El mundo sólo existe gracias a esta ilusión definitiva que es la del juego de las apariencias. No sólo metafísica: también en el orden físico, desde el origen, sea el que sea, el mundo aparece y desaparece perpetuamente.
Que el mundo sea ilusión proviene de su imperfección radical. Si todo hubiera sido perfecto, el mundo se limitaría a no existir, y si por desgracia acabara existiendo, dejaría simplemente de hacerlo. Todo lo que se proyecta más allá de esta ilusión, no es más que una fantasía justificativa.
No podemos proyectar en el mundo más orden o desorden del que hay. No podemos transformarlo más de lo que se transforma a sí mismo. Ahí está la debilidad de nuestra radicalidad histórica.
El exceso está en el mundo, no en nosotros.

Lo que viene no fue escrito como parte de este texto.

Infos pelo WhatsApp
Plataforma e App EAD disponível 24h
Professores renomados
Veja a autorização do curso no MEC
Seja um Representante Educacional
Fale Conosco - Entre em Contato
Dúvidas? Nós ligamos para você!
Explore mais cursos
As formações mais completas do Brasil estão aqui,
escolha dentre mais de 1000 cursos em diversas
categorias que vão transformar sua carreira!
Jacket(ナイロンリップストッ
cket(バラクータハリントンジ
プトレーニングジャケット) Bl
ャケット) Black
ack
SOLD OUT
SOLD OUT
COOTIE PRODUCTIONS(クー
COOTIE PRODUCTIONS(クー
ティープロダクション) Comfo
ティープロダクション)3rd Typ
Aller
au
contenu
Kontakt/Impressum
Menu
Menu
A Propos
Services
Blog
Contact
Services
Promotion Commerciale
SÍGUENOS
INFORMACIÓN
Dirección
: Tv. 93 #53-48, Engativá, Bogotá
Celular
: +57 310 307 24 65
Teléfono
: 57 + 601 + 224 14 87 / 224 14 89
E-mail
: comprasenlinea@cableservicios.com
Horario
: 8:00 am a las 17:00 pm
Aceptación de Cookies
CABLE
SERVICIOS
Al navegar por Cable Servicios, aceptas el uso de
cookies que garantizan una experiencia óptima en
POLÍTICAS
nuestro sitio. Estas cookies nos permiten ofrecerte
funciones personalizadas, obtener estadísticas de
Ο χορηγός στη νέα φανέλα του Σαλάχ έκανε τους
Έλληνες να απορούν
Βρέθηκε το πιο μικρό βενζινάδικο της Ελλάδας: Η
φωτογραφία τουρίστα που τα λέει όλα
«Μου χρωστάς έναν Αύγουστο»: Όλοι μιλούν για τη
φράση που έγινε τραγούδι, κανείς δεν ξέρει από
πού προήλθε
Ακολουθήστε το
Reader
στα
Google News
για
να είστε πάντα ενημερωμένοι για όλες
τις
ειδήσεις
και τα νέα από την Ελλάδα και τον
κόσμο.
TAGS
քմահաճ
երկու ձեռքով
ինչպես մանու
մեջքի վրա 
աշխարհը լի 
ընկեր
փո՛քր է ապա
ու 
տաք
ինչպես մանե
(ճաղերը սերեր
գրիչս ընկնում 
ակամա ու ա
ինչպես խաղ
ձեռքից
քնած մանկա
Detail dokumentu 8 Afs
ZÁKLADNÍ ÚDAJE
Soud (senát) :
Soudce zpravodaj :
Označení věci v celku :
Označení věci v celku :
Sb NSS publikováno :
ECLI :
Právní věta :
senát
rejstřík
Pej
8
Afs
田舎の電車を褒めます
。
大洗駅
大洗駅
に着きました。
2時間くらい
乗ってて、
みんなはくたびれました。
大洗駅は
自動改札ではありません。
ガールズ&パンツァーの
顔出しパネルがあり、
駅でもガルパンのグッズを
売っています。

La voluntad está atrapada por la libertad ilimitada que se le ha dado, y se presta a ello gracias a la ilusión de una determinación propia. Deseamos querer -ahí está el secreto- de la misma manera que deseamos creer, o deseamos poder, porque la idea de un mundo sin voluntad, sin creencia y sin poder nos resulta insoportable.
De todos modos, sea cual sea la voluntad, los acontecimientos posteriores dependerán siempre de lo fatal, es decir, de lo que os sucede, suerte o desdicha, por inadvertencia.